Logistic regression classifier trained in 91.5 seconds, 46× faster than the best result reported so far
“A growing number of small and medium enterprises rely on machine learning as part of their everyday business.”
—Celestine Dünner, IBM scientist
We have developed an efficient, scalable machine-learning library that enables very fast training of generalized linear models. We have demonstrated that our library can remove the training time as a bottleneck for machine-learning workloads, paving the way to a range of new applications. For instance, it allows more agile development, faster and more fine-grained exploration of the hyper-parameter space, enables scaling to massive datasets and makes frequent retraining of models possible in order to adapt to events as they occur.

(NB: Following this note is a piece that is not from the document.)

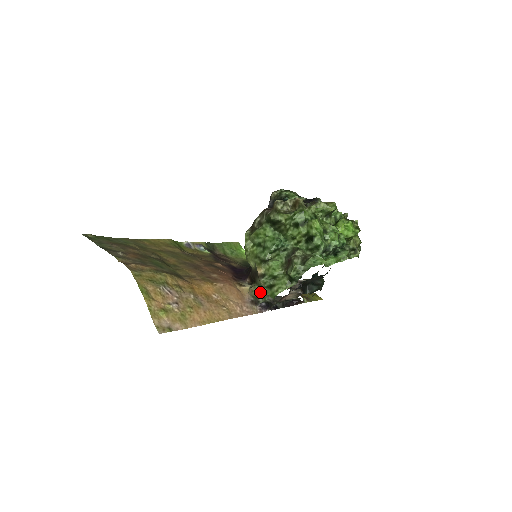
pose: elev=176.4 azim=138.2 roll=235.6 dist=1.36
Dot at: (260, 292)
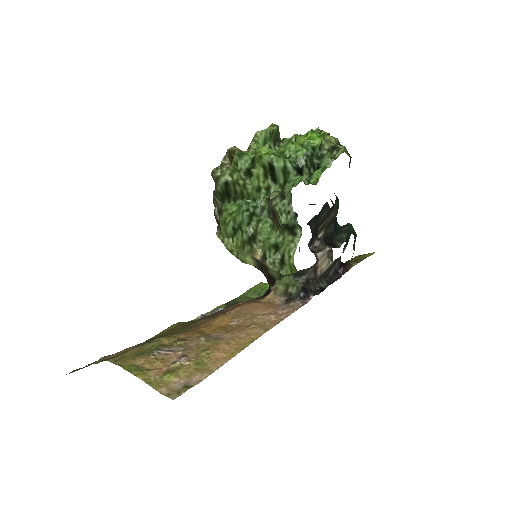
Dot at: (285, 283)
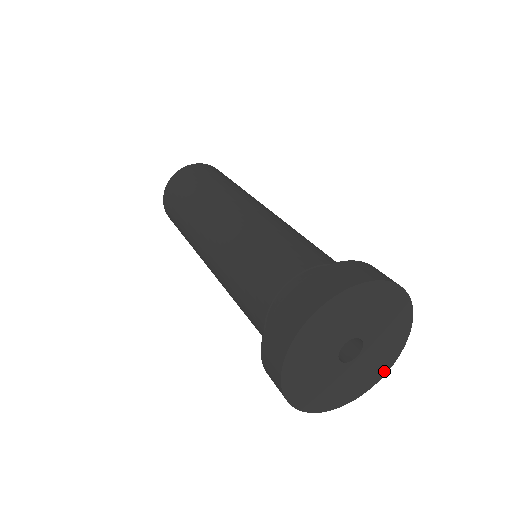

“Cloud resources are typically billed by the hour, so the time required to train machine-learning models is directly related to outgoing costs.”
—Thomas Parnell, IBM scientist
Our library, called Snap Machine Learning (Snap ML), combines recent advances in machine-learning systems and algorithms in a nested manner to reflect the hierarchical architecture of modern distributed systems. This allows us to leverage available network, memory and heterogeneous compute resources effectively. On a terabyte-scale publicly available dataset for click-through-rate prediction in computational advertising, we demonstrate the training of a logistic regression classifier in 1.53 min.
The three main features that distinguish Snap ML are
- Distributed training: We built our system as a data-parallel framework, enabling us to scale out and train on massive datasets that exceed the memory capacity of a single machine, which is crucial for large-scale applications.
- GPU acceleration: We implemented specialized solvers designed to leverage the massively parallel architecture of GPUs while respecting the data locality in GPU memory to avoid large data transfer overheads. To make this approach scalable, we take advantage of recent developments in heterogeneous learning in order to achieve GPU acceleration even if only a small fraction of the data can indeed be stored in the accelerator memory.
- Sparse data structures: Many machine-learning datasets are sparse. Therefore we employ new optimizations for the algorithms used in our system when applied to sparse data structures.